A young mother dialed 911 on August 27, 2006, from her home in Leesburg, Florida, to report how her 2-year-old son had disappeared.
Melinda Duckett, then 20, revealed to the dispatcher how her son Trenton had disappeared from his bedroom while she was watching a movie with some friends.
“He was ready for bed,” she informed the dispatcher. “He might have had his shoes off and his shirt off. He had a pair of jean shorts. He’s only 2 years old.”
Police quickly arrived on the scene to find the screen to Trenton’s bedroom window had been cut and the boy had disappeared without a trace. For over 14 years, the case has puzzled authorities and haunted Trenton’s family.
“We are still actively searching for him,” Trenton’s maternal grandmother, Beth Eubank, shared.
“Somebody has to know something. Someone has to have answers.”
And while Melinda Duckett was the prime suspect in the investigation, she was never arrested. A few weeks later, she made an appearance on the Nancy Grace TV show and offered up conflicting information about Trenton’s disappearance. During the broadcast, Grace allegedly accused Duckett of being evasive.

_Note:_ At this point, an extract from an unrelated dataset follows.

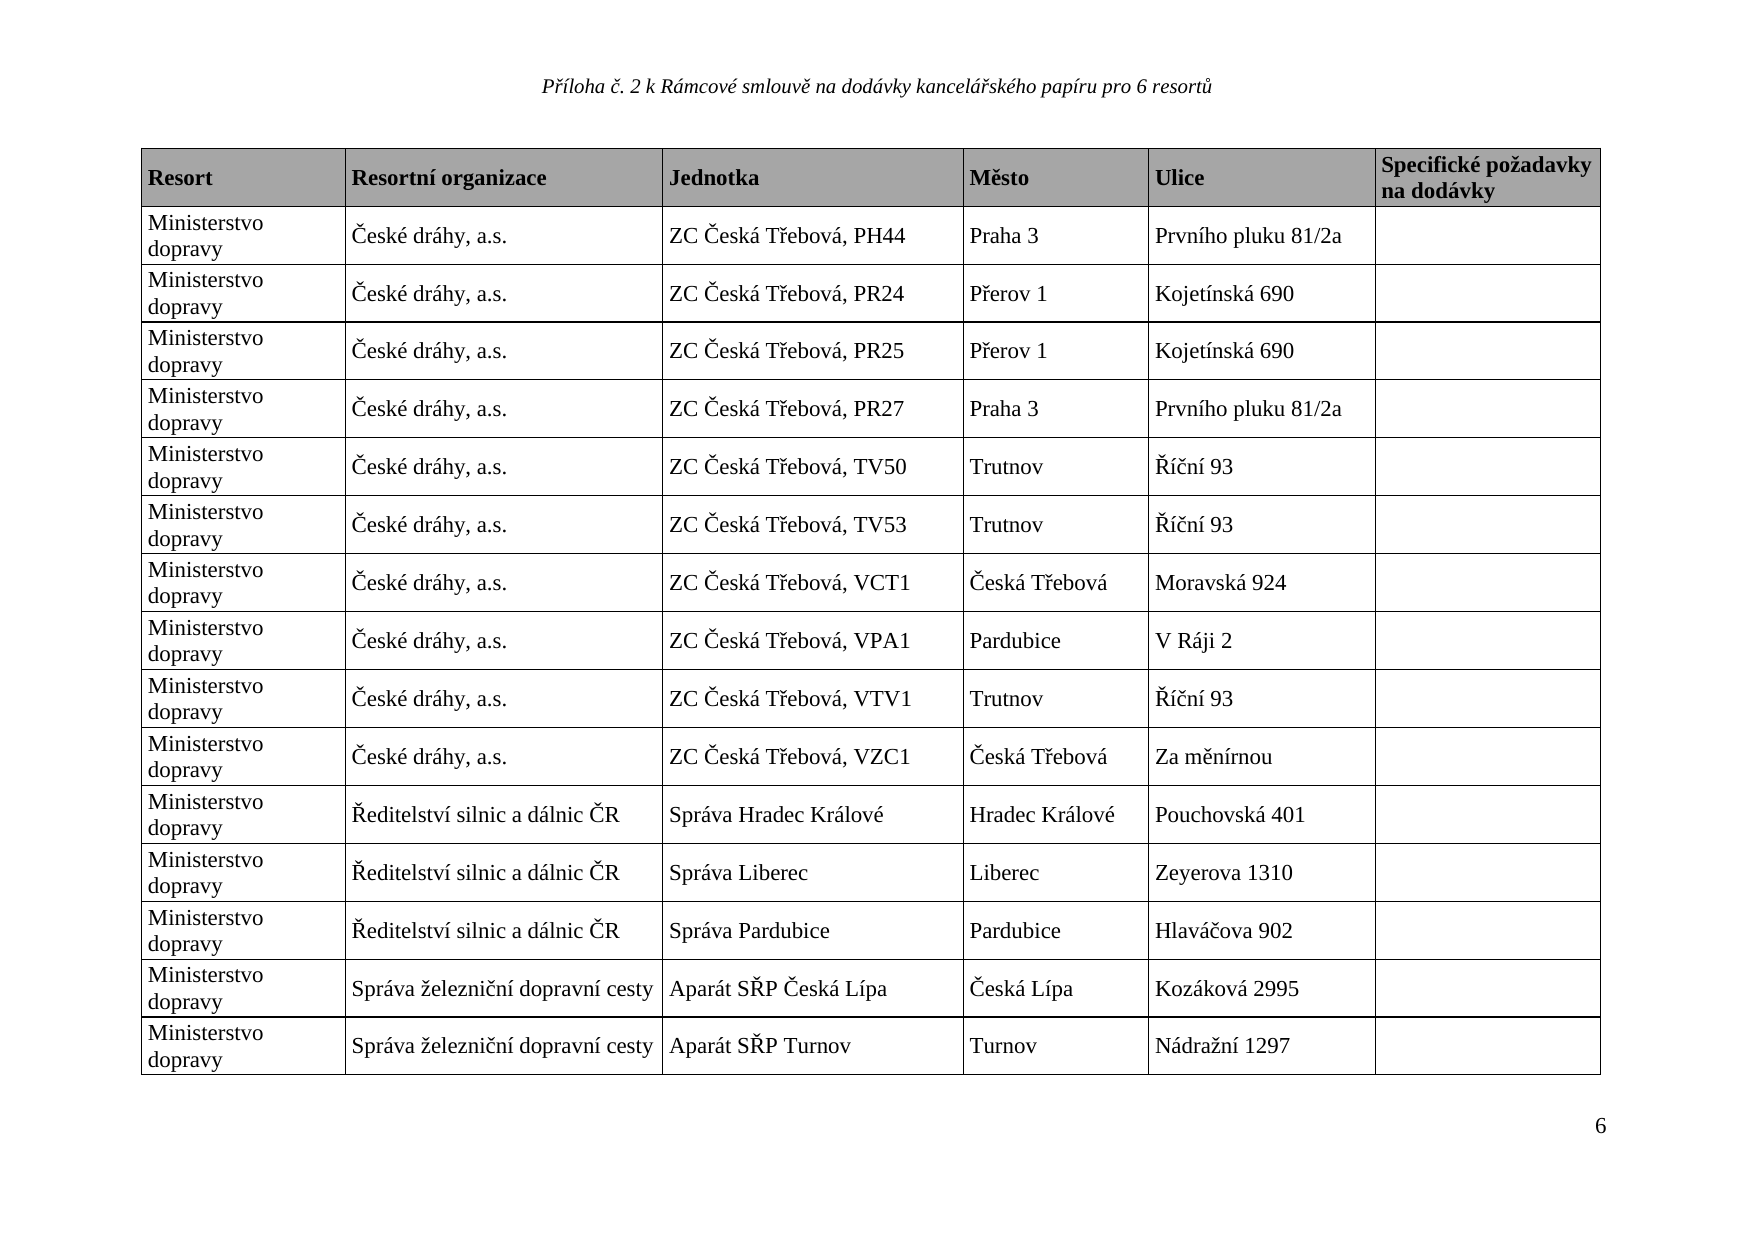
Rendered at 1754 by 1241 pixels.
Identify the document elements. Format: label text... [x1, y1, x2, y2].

The day after taping the show, Duckett penned a 2-page letter addressed to “the public.” In the note, she boasted her love for Trenton, and complained about being treated with “ridicule and criticism.” She left the letter on the dashboard of her car before shooting herself.
For Eubank, the loss has been devastating — as she has had to mourn the death of her daughter and grapple with the disappearance of her grandson.
“It has been hard,” she revealed. “But we’re never going to give up looking for Trenton. He’s alive out there somewhere.”
“[Melinda] was a young mother who was doing her best” Eubank continues. “We just need to know what happened to Trenton. I don’t want him to be forgotten.”
Trenton would be 16-years-old and Eubank believes this is very important. “This is the age where he would start driving. He’ll need his birth certificate to get paperwork. Maybe he doesn’t even know that he’s missing until he starts looking for paperwork.”
The National Center for Missing and Exploited Children released an age-progressed photo late last year of what Trenton Duckett would look like as a teenager. Eubank is hoping it will make all the difference.
“I’ve never given up hope that we’ll find him,” she says. “I want him to know that he’s loved and he’s missed, every day.”